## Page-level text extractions
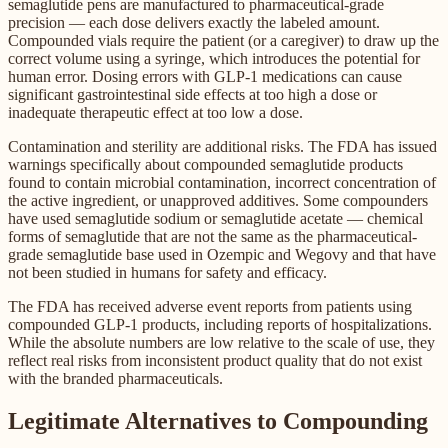
semaglutide pens are manufactured to pharmaceutical-grade
precision — each dose delivers exactly the labeled amount.
Compounded vials require the patient (or a caregiver) to draw up the
correct volume using a syringe, which introduces the potential for
human error. Dosing errors with GLP-1 medications can cause
significant gastrointestinal side effects at too high a dose or
inadequate therapeutic effect at too low a dose.
Contamination and sterility are additional risks. The FDA has issued
warnings specifically about compounded semaglutide products
found to contain microbial contamination, incorrect concentration of
the active ingredient, or unapproved additives. Some compounders
have used semaglutide sodium or semaglutide acetate — chemical
forms of semaglutide that are not the same as the pharmaceutical-
grade semaglutide base used in Ozempic and Wegovy and that have
not been studied in humans for safety and efficacy.
The FDA has received adverse event reports from patients using
compounded GLP-1 products, including reports of hospitalizations.
While the absolute numbers are low relative to the scale of use, they
reflect real risks from inconsistent product quality that do not exist
with the branded pharmaceuticals.
Legitimate Alternatives to Compounding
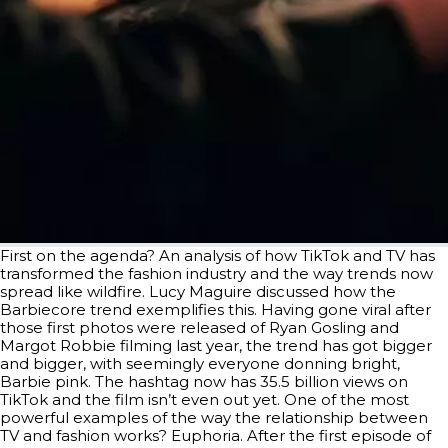
First on the agenda? An analysis of how TikTok and TV has
transformed the fashion industry and the way trends now
spread like wildfire. Lucy Maguire discussed how the
Barbiecore trend exemplifies this. Having gone viral after
those first photos were released of Ryan Gosling and
Margot Robbie filming last year, the trend has got bigger
and bigger, with seemingly everyone donning bright,
Barbie pink. The hashtag now has 35.5 billion views on
TikTok and the film isn’t even out yet. One of the most
powerful examples of the way the relationship between
TV and fashion works? Euphoria. After the first episode of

## Your task
Faithful copy, images left out: write out every line of data.

## Output for this exercise
semaglutide pens are manufactured to pharmaceutical-grade
precision — each dose delivers exactly the labeled amount.
Compounded vials require the patient (or a caregiver) to draw up the
correct volume using a syringe, which introduces the potential for
human error. Dosing errors with GLP-1 medications can cause
significant gastrointestinal side effects at too high a dose or
inadequate therapeutic effect at too low a dose.
Contamination and sterility are additional risks. The FDA has issued
warnings specifically about compounded semaglutide products
found to contain microbial contamination, incorrect concentration of
the active ingredient, or unapproved additives. Some compounders
have used semaglutide sodium or semaglutide acetate — chemical
forms of semaglutide that are not the same as the pharmaceutical-
grade semaglutide base used in Ozempic and Wegovy and that have
not been studied in humans for safety and efficacy.
The FDA has received adverse event reports from patients using
compounded GLP-1 products, including reports of hospitalizations.
While the absolute numbers are low relative to the scale of use, they
reflect real risks from inconsistent product quality that do not exist
with the branded pharmaceuticals.
Legitimate Alternatives to Compounding
First on the agenda? An analysis of how TikTok and TV has
transformed the fashion industry and the way trends now
spread like wildfire. Lucy Maguire discussed how the
Barbiecore trend exemplifies this. Having gone viral after
those first photos were released of Ryan Gosling and
Margot Robbie filming last year, the trend has got bigger
and bigger, with seemingly everyone donning bright,
Barbie pink. The hashtag now has 35.5 billion views on
TikTok and the film isn’t even out yet. One of the most
powerful examples of the way the relationship between
TV and fashion works? Euphoria. After the first episode of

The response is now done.